** Passage for review **
Content starts

Performance Testing,
a Data Challenge

Reducing large amounts of data to key metrics without losing too much information

René Schwietzke, Xceptance GmbH

About Xceptance

  • Founded 2004, Offices in Jena and Erfurt, Germany
  • Subsidiary in Cambridge, MA, USA
  • 50+ Employees
  • Focused on Software Test and Quality Assurance
  • Performance Testing, Test Automation, Functional Testing, QA, and Test Process Consulting
  • Mostly Active in Ecommerce and Internet
  • Own Open Source Tooling Test Tool XLT () - https://github.com/Xceptance/XLT

About René Schwietzke

  • Co-Founder and Managing Directory Xceptance
  • Master of Computer Science (in German: Dipl.-Inf.)
  • Programmer Since 1992
  • In QA and Test Since 1998
  • Performance Tester Since 1999
  • @ReneSchwietzke
  • #java #qa #test #performance #performancetest #quality #automation

What is Performance Testing?

Quick Peak at the Basics

Performance Testing 101

A response in a nutshell

  • Goal: Gain confidence and knowledge, learn to know and trust the system. Ensure it can fullfil the business requirements.
  • Why? Get a comprehensive picture of the system's performance, stability, and scaling behavior.
  • How? Use a load test tool to create an accurate simulation of its future usage and measure the system's behavior. This is mostly a black box view.
  • Result: See the behavior of interactions with the system, see any changes over time as well as situations that might trigger certain types of errors.

The Audience - A Diverse Crowd

Who consumes the results and why?

  • Engineering: Starts precisely planned, loses focus quickly, cannot sell results to higher levels without causing uncertainty or unwanted discussions
  • Eng/QA: Don't talk the same language when talking about results
  • Eng Management: Asks technical questions about the testing over and over again because it does not understand the results or doubt them
  • Product Management: Too much data
  • Sales: Give us a number, one number only please.
  • Services: Was it our fault?
  • Implementation Partners: Does it work and is there anything to do?
  • Merchants: Will we succeed?

Content ends

** Material provided **
Content starts

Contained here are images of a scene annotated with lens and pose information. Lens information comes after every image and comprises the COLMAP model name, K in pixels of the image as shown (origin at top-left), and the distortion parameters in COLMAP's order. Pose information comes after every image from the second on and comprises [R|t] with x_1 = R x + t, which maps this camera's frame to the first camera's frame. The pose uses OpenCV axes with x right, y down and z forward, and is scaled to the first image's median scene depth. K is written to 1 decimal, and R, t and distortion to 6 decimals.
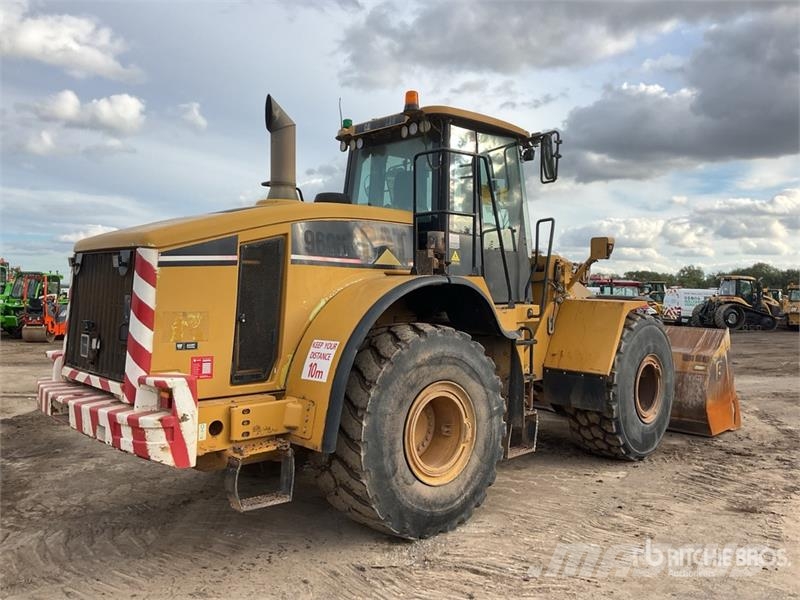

Content ends

** Action item **
Continue the slide text on performance testing as a data challenge, starting after its final bullet.

** Output for this exercise **
Performance Testing - The Numbers

What are we looking for?

Given Requirements

  • Visits/h - 100,000
  • Page Views/h - 1 million
  • Orders/h - 3,500
  • Runtime Average - 250 ms
  • Runtime P99.9 - 500 ms
  • Runtime Max - 3,000 ms
  • Lot of vage ideas

Results

  • Achieved Visits
  • Achieved Page Views
  • Achieved Orders
  • Runtimes and if they match expectations
  • Errors count and error picture
  • Stability and development over time

The Data

All the Numbers We Are Dealing With

Data Capturing

What data can we capture (not only measure)

  • DNS
  • Connect
  • TLS
  • Sending/Busy/Receiving
  • Closing
  • Bytes Sent/Received
  • URL
  • Method
  • Parameters
  • State / Response
  • TTFB (indirect)
  • TTLB (indirect)

Beyond HTTP

  • Source-IP/Agent
  • User Type Sending It
  • Action Triggering It

Raw Data

A collected example


R,QuickView.1,1571927593069,112,false,1593,6096,200,https://host/842177173640.html?cgid=sales,text/html,0,0,111,0,111,111,,,,,0,,
R,QuickView.2,1571927593184,79,false,1639,592,200,https://../Wishlist?productID=842177173640,application/json,0,0,79,0,79,79,,,,,0,,
A,QuickView,1571927593064,199,false
R,AddToCart.1,1571927597981,263,false,1727,3889,200,https://host/Cart-AddProduct?format=ajax,text/html,0,0,260,1,260,261,,,,,0,,
A,AddToCart,1571927597981,264,false
T,TOrder,1571927533453,100982,false,,

The Result

It could be so simple

Requirement

500 ms or faster

Result

321 ms

Plus Time

Turn the point into a line by adding a dimension

Context is Everything

We are looking for more than just single numbers

  • Direct Timeline: When in time (absolute timestamp)
  • Indirect Timeline: When within a visit (relative view)
  • Direct Context: Type of request (homepage, search...), Parameters, Method (GET, POST...)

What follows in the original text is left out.